Die Gouvernementalität ist für Foucault ein Mittel „[...] das Problem des Staates und der Bevölkerung anzugehen.“[9] Der Grund, warum Foucault hierfür einen, wie er zugibt, so „problematischen und künstlichen Begriff“[10] wie die Gouvernementalität verwendet und nicht den Staat oder die Bevölkerung selbst zum Ausgangspunkt der Analyse macht, ist seine genealogische Vorgehensweise. Der Staat ist für Foucault keine Universalie, der Staat ist nichts anderes „[...] als der bewegliche Effekt eines Systems von mehreren Gouvernementalitäten.“[11] Die Gouvernementalität ist ein Werkzeug, den Staat zu analysieren. Sie ist ein Instrument, die Genealogie des Staates mit Hilfe der Geschichte der Gouvernementalität zu schreiben. Gleichzeitig bietet sie Foucault die Möglichkeit, seine Machtanalyse auszuweiten und die Gesellschaft und den Staat in diese Analyse mit einzubeziehen, die sich bisher auf die Institutionen Psychiatrie, Gefängnis und Klinik beschränkt hatte.

„Ist es möglich, den modernen Staat in eine Gesamttechnologie der Macht wiedereinzusetzen, die seine Mutationen, seine Entwicklung, sein Funktionieren sicherten? Kann man von etwas wie einer 'Gouvernementalität' sprechen, die für den Staat das wäre, was die Absonderungstechniken für die Psychiatrie waren, was die Disziplinartechniken für das Strafsystem waren, was die Biopolitik für die medizinischen Institutionen war?“[12]

[zara pfeiffer]


[1] Vgl. Foucault: Sicherheit, Territorium, Bevölkerung, 2006, S. 162f.

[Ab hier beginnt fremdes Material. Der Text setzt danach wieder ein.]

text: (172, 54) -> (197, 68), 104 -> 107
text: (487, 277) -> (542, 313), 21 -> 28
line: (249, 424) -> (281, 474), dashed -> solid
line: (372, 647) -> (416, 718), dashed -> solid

[2] Vgl. Foucault, Michel: Subjekt und Macht, Dits et Ecrits IV, Nr. 306, S. 291.
[3] Vgl. Foucault: Die Geburt der Biopolitik, 2006, S. 261.
[4] Vgl. Foucault, Michel: Der Intellektuelle und die Mächte, Dits et Ecrits IV, Nr. 359, S. 930.

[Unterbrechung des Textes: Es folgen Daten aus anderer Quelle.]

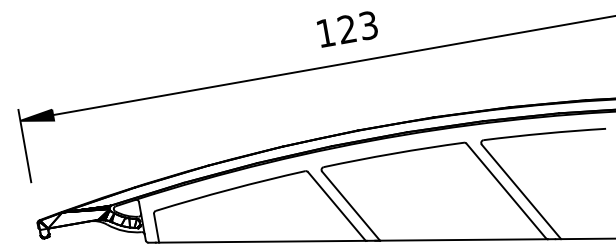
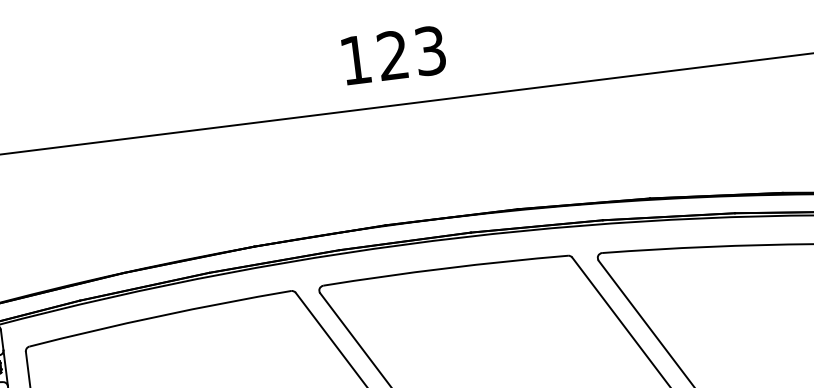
text: (346, 29) -> (391, 55), moved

[5] Vgl. Sennelart: Situierung der Vorlesungen, 2006, S. 482.
[6] Foucault: Die Geburt der Biopolitik, 2006, S. 261.
[7] Die im deutschsprachigem Raum hin und wieder auftauchende Übersetzung mit Regierungsmentalität, mag zwar inhaltlich naheliegend sein, beruht jedoch auf der fälschlichen Annahme, dass es sich bei dem Wort gouvernementalité um die semantische Verbindung der beiden Worte gouvernement (Regierung) und mentalité (Denkweise) handelt. Vgl. Sennelart: Situierung der Vorlesungen, 2006, Fußnote 125, S. 482.
[8] Vgl. Lemke: Gouvernementalität und Biopolitik, 2007, Fußnote 5, S. 13.
[9] Foucault: Sicherheit, Territorium, Bevökerung, 2006, S. 174.
[10] Foucault: Sicherheit, Territorium, Bevölkerung, 2006, S. 174.
[11] Foucault: Die Geburt der Biopolitik, 2006, S. 115.
[12] Foucault: Sicherheit, Territorium, Bevökerung, 2006, S. 180.